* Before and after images
• • •

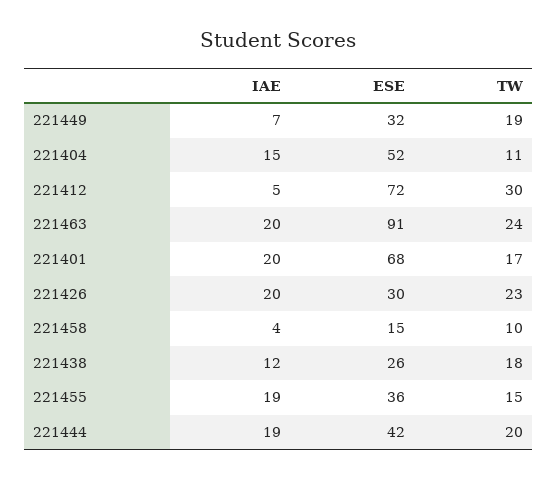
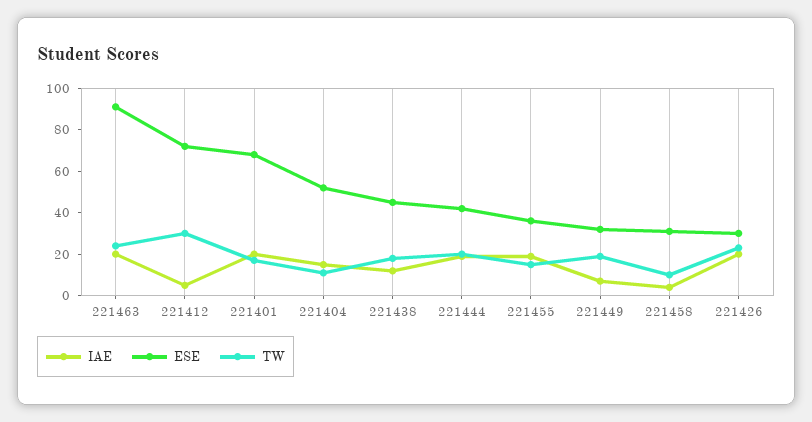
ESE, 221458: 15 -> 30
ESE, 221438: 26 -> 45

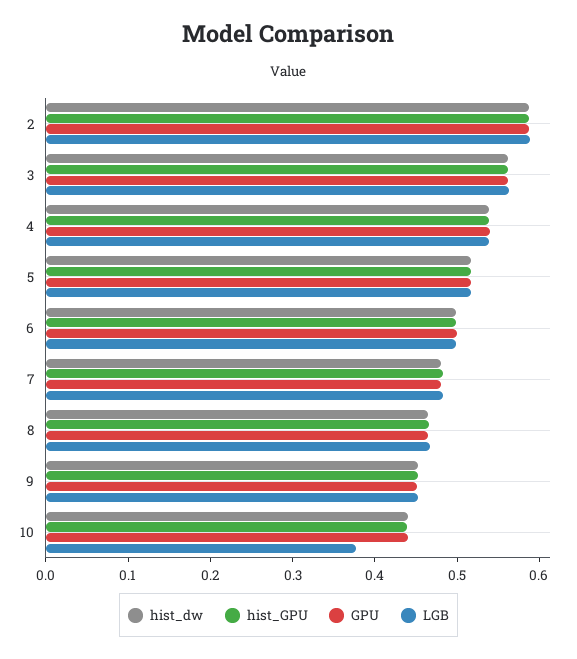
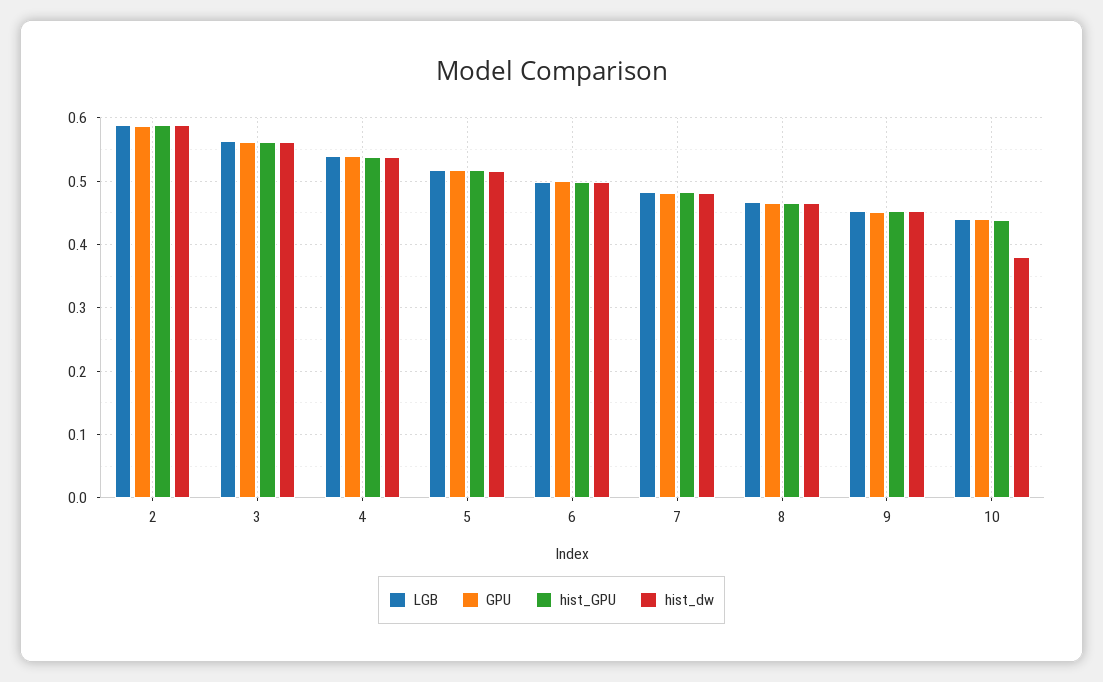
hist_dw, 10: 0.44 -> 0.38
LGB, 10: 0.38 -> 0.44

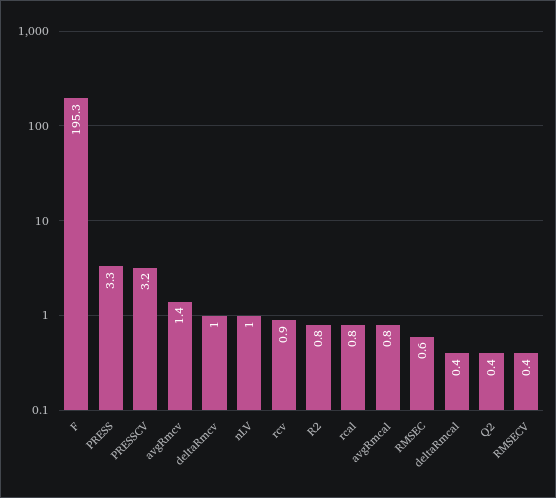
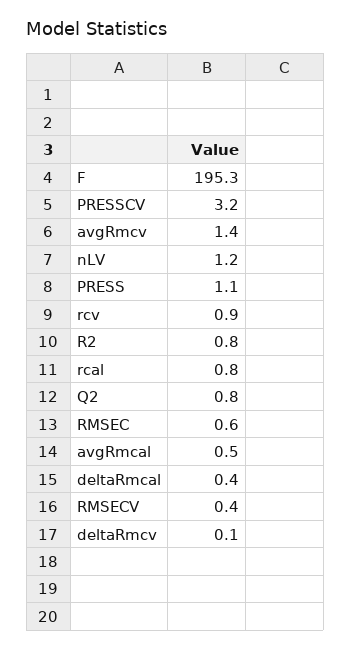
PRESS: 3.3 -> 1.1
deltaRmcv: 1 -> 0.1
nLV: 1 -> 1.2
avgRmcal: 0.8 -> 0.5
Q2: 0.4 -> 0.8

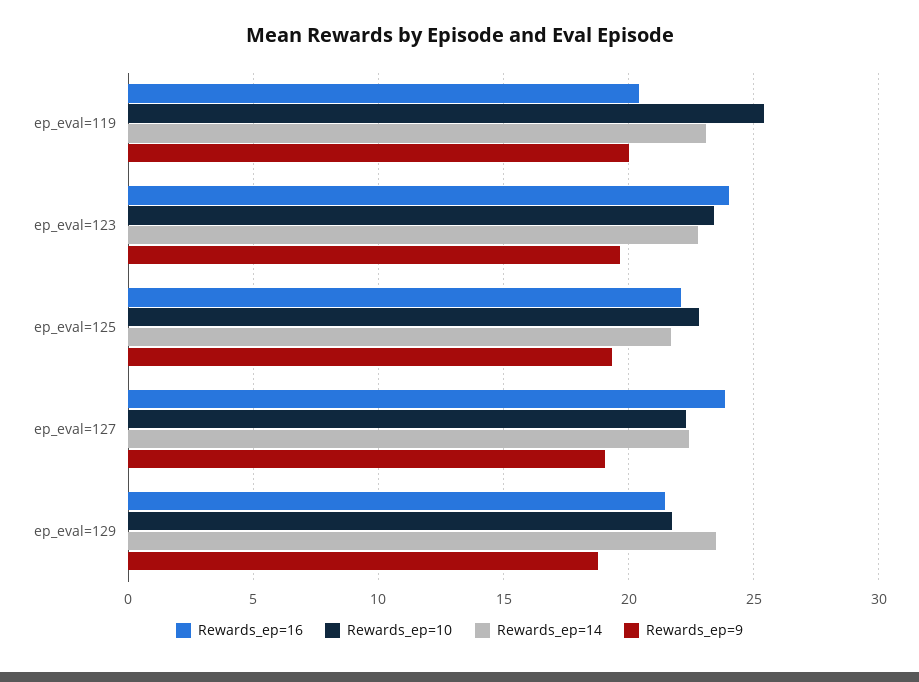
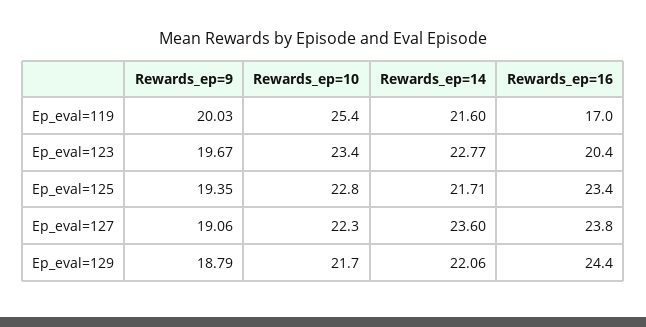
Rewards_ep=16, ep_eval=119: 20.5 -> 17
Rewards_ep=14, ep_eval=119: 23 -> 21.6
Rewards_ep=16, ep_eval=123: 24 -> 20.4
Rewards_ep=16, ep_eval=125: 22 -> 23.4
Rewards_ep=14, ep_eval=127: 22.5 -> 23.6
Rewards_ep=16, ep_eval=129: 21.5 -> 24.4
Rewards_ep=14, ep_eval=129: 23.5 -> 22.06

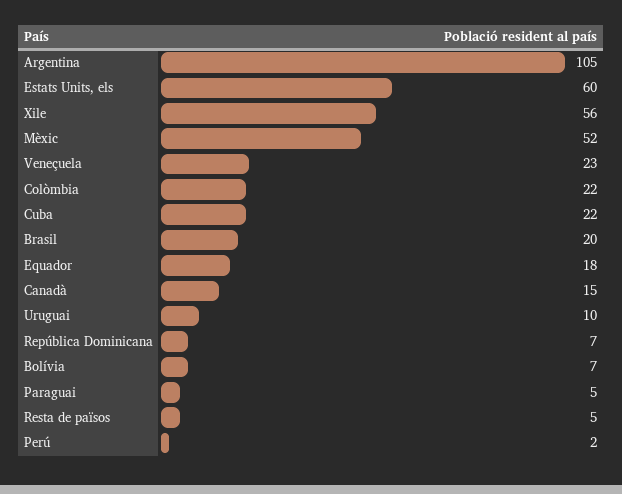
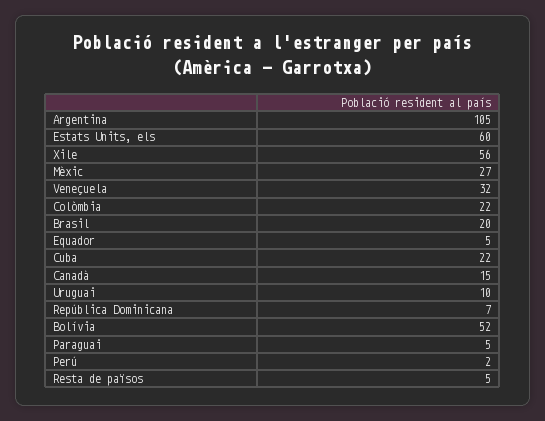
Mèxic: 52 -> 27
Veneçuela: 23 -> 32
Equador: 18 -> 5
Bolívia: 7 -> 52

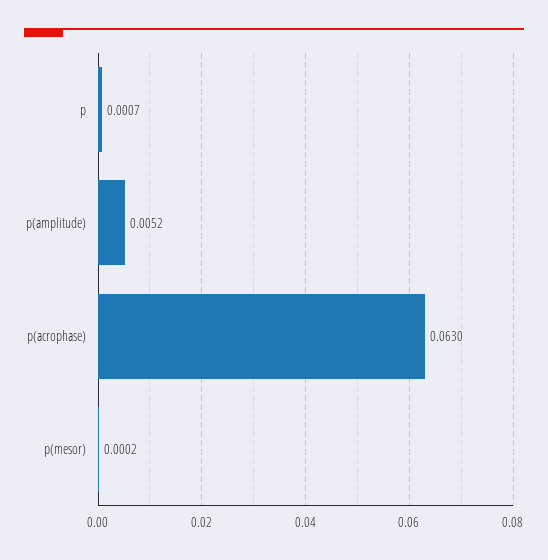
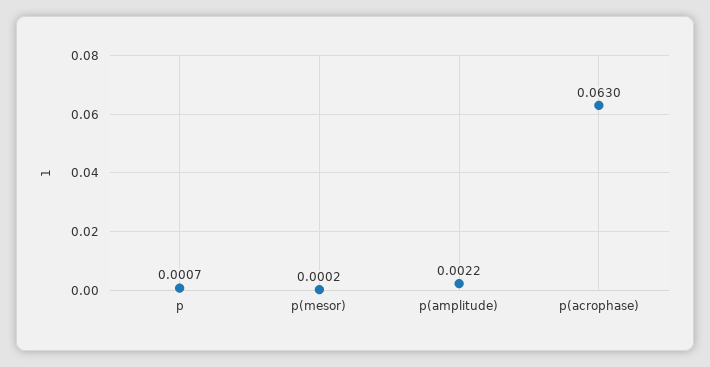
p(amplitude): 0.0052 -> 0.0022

• • •

* WHAT IS EXPECTED
Transcribe all the lines above exactly, apart from the pictures.

* ANSWER FOR THIS EXERCISE
ESE, 221458: 15 -> 30
ESE, 221438: 26 -> 45

hist_dw, 10: 0.44 -> 0.38
LGB, 10: 0.38 -> 0.44

PRESS: 3.3 -> 1.1
deltaRmcv: 1 -> 0.1
nLV: 1 -> 1.2
avgRmcal: 0.8 -> 0.5
Q2: 0.4 -> 0.8

Rewards_ep=16, ep_eval=119: 20.5 -> 17
Rewards_ep=14, ep_eval=119: 23 -> 21.6
Rewards_ep=16, ep_eval=123: 24 -> 20.4
Rewards_ep=16, ep_eval=125: 22 -> 23.4
Rewards_ep=14, ep_eval=127: 22.5 -> 23.6
Rewards_ep=16, ep_eval=129: 21.5 -> 24.4
Rewards_ep=14, ep_eval=129: 23.5 -> 22.06

Mèxic: 52 -> 27
Veneçuela: 23 -> 32
Equador: 18 -> 5
Bolívia: 7 -> 52

p(amplitude): 0.0052 -> 0.0022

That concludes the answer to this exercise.